Je laisse Iris un instant admirer ses cadeaux, le temps de concerter « monsieur petits secrets » à l’écart de la famille.
— Qu’est-ce que je dois faire, cette fois, pour que tu tiennes ta langue ? chuchoté-je.
Je n’arrive plus à le regarder en face, il est si envoûtant. Je me concentre sur le col de son polo qui remonte.
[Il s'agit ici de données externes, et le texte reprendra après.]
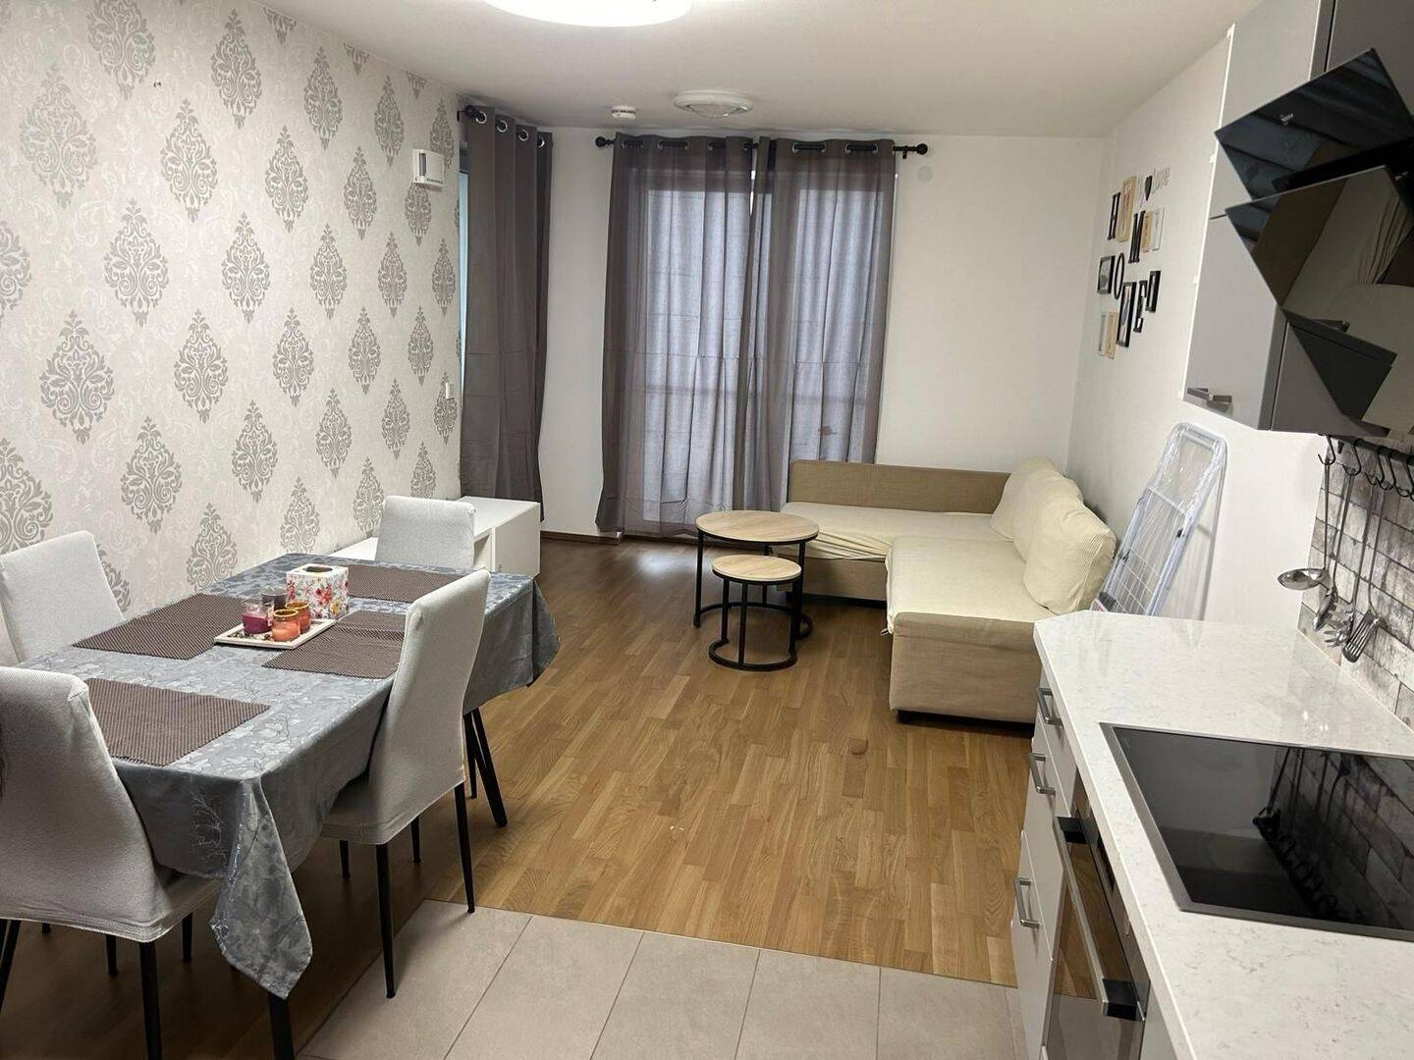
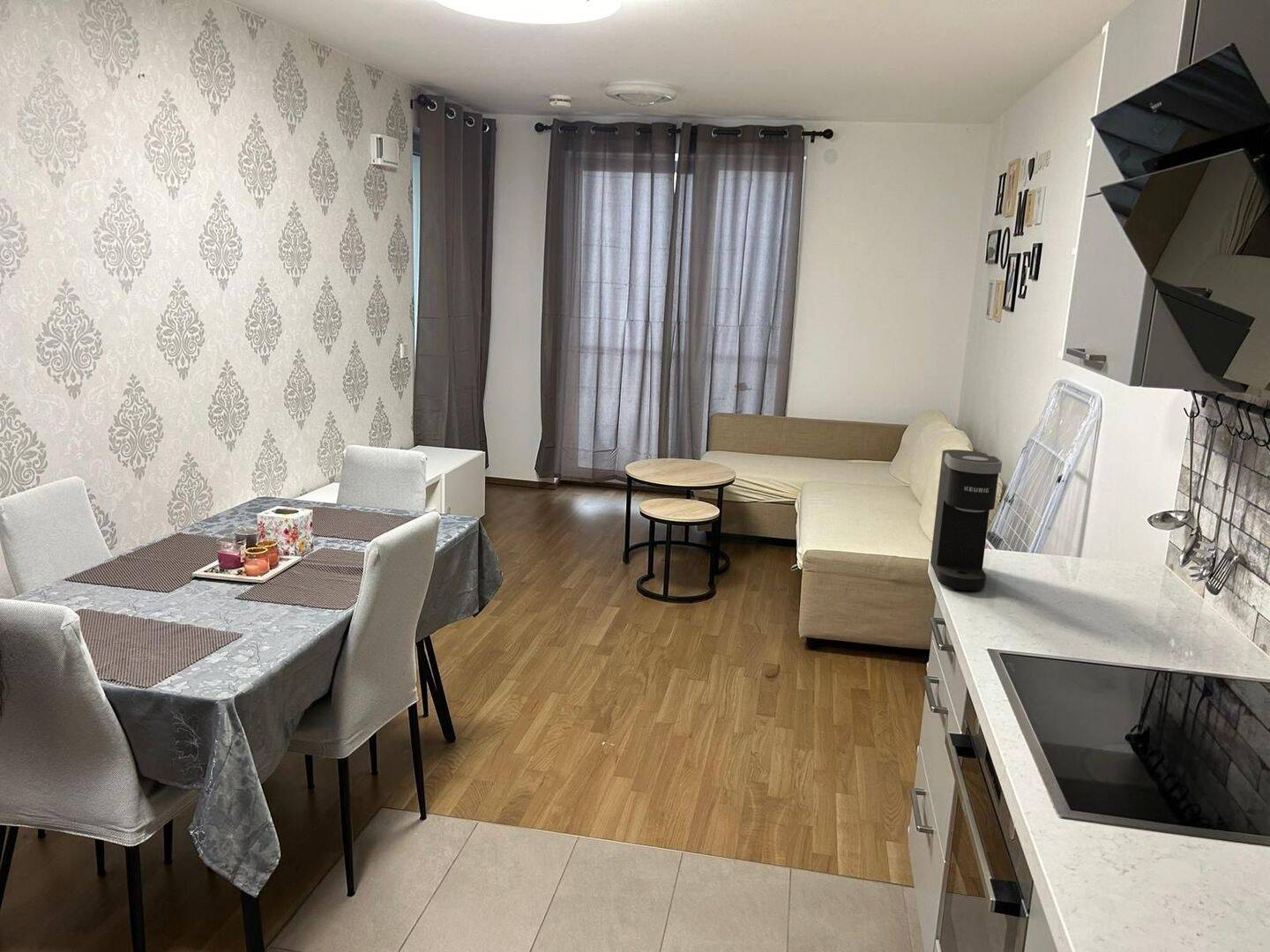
+ coffee maker [930,449,1003,591]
— Pour qui tu me prends ? ricane-t-il.
Je n’aime pas son ton moqueur et sûr de lui. Mickaël a ce sourire du garçon mignon, mais insupportable. Tu vois le genre ?
***
On fait une pause ?
C’est drôle le pouvoir qu’un narrateur détient en racontant son histoire. Il peut prendre la tournure qu’il désire, rendre son récit plus dramatique, plus drôle ou plus beau. Tout dépendra du ton qu’il prendra, des mots qu’il emploiera. Le spectateur, lui, subit. Ce n’est pas juste, pas vrai ? J’essaie de te raconter l’aventure comme je l’ai vécue. Je t’avoue que, parfois, ce n’est pas évident de trouver les bons termes, de transmettre quelque chose de vrai pour la personne qui écoute. Pour que tu aies l’impression de vivre ces moments dans l’instant.